Tried many variations of code, and multi phases draw for performing my algorithm but i'm not happy with the time performances.
The question is,
Is there a way to do one run over the texture to perform my wish (single draw phase) ?
My latest try is this algorithm - My fragment shader
precision highp float;
uniform sampler2D locs;
varying vec2 coord;
uniform float clusterDistance;
const float textureSize = 64.;
void main()
{
// Getting my location
vec4 currData = texture2D(locs, coord);
float offsetPix = 1./textureSize/2.;
vec2 coordIdx = (coord - offsetPix) * textureSize;
// Getting the index of my location
float myIdx = coordIdx.y * textureSize + coordIdx.x;
int clusterIdx = 0;
float clusterNum = 0.;
// Running over all the other locations until me and finding the first close object to me
for (float i=0.;i<textureSize*textureSize;++i)
{
clusterNum = i +1.;
// Which mean that we didn't find any closed object to me so we stop
if (i == myIdx)
{
break;
}
else
{
vec2 pntLoc = vec2(mod(i, textureSize), floor(i/textureSize)) / textureSize+offsetPix;
vec4 pnt = texture2D(locs, pntLoc);
if (distance(currData.xy, pnt.xy) <= clusterDistance)
{
break;
}
}
}
// Print the result
gl_FragColor = vec4(currData.x, currData.y, clusterNum, 1.);
}
But the problem here is that the result can cause a chain clustering. For ex.

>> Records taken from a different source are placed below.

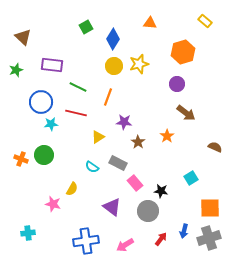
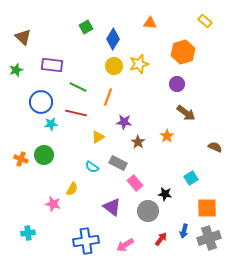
black star: moved 4 px right, 3 px down
orange square: moved 3 px left
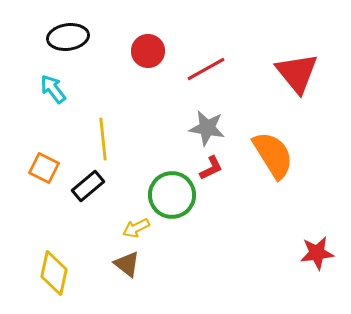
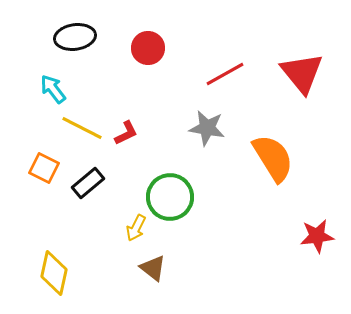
black ellipse: moved 7 px right
red circle: moved 3 px up
red line: moved 19 px right, 5 px down
red triangle: moved 5 px right
yellow line: moved 21 px left, 11 px up; rotated 57 degrees counterclockwise
orange semicircle: moved 3 px down
red L-shape: moved 85 px left, 35 px up
black rectangle: moved 3 px up
green circle: moved 2 px left, 2 px down
yellow arrow: rotated 36 degrees counterclockwise
red star: moved 17 px up
brown triangle: moved 26 px right, 4 px down
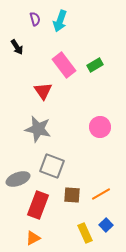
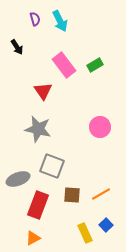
cyan arrow: rotated 45 degrees counterclockwise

if our data is {0,0}, {4,0}, {8,0}, and the max distance to group is 4. Then the first is closed to the second. and then the third is close to the second but not the first. according to my algo, it is returning the index of the second, although that second is out of the picture because is grouped by the first object, and the first is the reference object for distances.
Is it possible to read from the result texture while writing to it?
It would solve my problem, cause then i could check the z value of the result when comparing distances..
No, you cannot read and write to a texture in the same pass (with standard WebGL and I think not at all in the way you intend).
Your algorithm seems rather serial in nature, not well suited for GPU/SIMD execution, but I may misinterpret your intent. Remember that the GPU may run a shader program for multiple data-points (fragments/pixels in this case) at once, having no clue about the results of others.
You also can't break out of a for loop on a SIMD architecture. The for loop will just keep iterating although the changes will not be written for fragments that broke out of it. In other words there is no speed benefit. It's a different story if the break condition evaluates to the same value for all fragments.
You might want to look at other ways of clustering, like k-means.